The protocols will feature devices and systems that are currently off-the-shelf or realizable in the near-term. These research activities will integrate with an education plan to prepare the next generation of diverse Quantum Information Science (QIS) engineers who will be adaptive and creative innovators in a globally connected, innovation-driven world with great consideration of the societal impacts of their work.

For the education plan, the PI will: (1) organize a workshop each summer oriented to industry that fosters a collaborative environment between academia and industry on QIS; (2) develop a new QIS course to augment the standard curriculum with education materials derived from this quantum sensing and communication CAREER project; and (3) develop an undergraduate summer research program to engage students from diverse backgrounds into the CAREER research. The proposed quantum sensing and communication system designs will impact the NSF’s Big 10 Ideas and cut across multiple research disciplines essential to the Nation’s competitiveness and prosperity, including quantum information, machine learning, and photonics.

The expected project outcomes will apply to sensing and communication tasks that include deep-space communication, radar detection, inertia force sensing, and radio-frequency signal sensing. Such outcomes will lead to innovations in the aerospace, chemical, environmental protection, finance, healthcare, and information technology industries that impact society and the US economy.

By working with industrial partners like General Dynamics, Arm Ltd., and Fidelity Investments, the PI and his group will help to translate fundamental quantum research into industry technologies. For the education plan, the proposed: (1) workforce development workshops will help to prepare US industry employees and university students for the future quantum edge; and (2) hands-on research experience with the PI’s group will enable undergraduates to gain problem-solving skills and a more in-depth knowledge of QIS to inspire them to follow QIS career pathways. Graduate students will obtain direct experience of mentoring under the PI’s supervision.

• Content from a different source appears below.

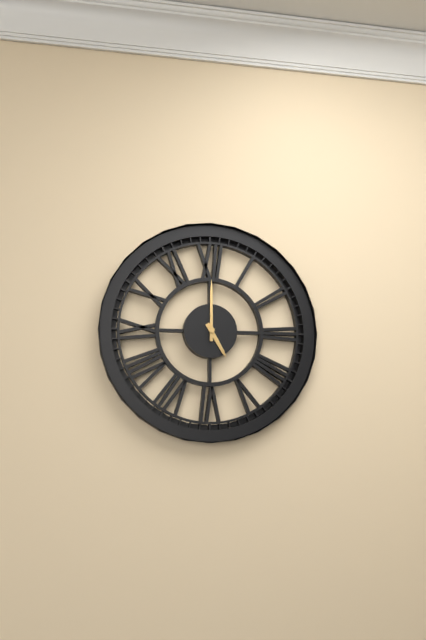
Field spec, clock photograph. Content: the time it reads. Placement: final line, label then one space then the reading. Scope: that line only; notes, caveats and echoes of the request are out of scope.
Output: 5:00
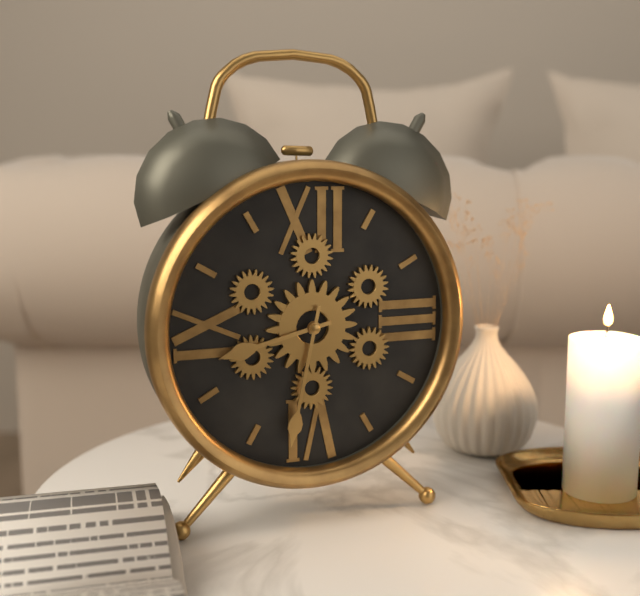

The proposed CAREER project will determine the ultimate quantum limits of sensing and communication tasks and develop entanglement-assisted (EA) protocols to advance real-world sensing and communication scenarios with near-term technology. The PI will propose, analyze, and verify protocol designs that can benefit from entanglement in the presence of noise for an EA quantum pulse compression radar, an EA communication network, and an EA sensor-network.

The project team will combine numerical and analytical calculations in the theory and modeling of quantum systems and adopt advanced machine-learning tools for variational circuit optimization. The theory framework for analyzing different sensing and communication systems will be a solid foundation to explore EA quantum information processing in the presence of noise, and will include sensing and communication modeling, source and measurement optimization, and techniques to bound the capacity region.

The proposed project will advance knowledge from both fundamental and practical angles. On a fundamental level, the research will deepen the understanding of the operational meaning of bipartite and multipartite entanglement and provide paradigms for multiple parameter estimation and distributed parameter estimation: estimating a global property of various local parameters.

On the application and engineering levels, the designed protocols will guide the near-term development of quantum devices for acquiring, storing, and processing information to meet the goal of realizing entanglement benefits in practice.

This award reflects NSF's statutory mission and has been deemed worthy of support through evaluation using the Foundation's intellectual merit and broader impacts review criteria.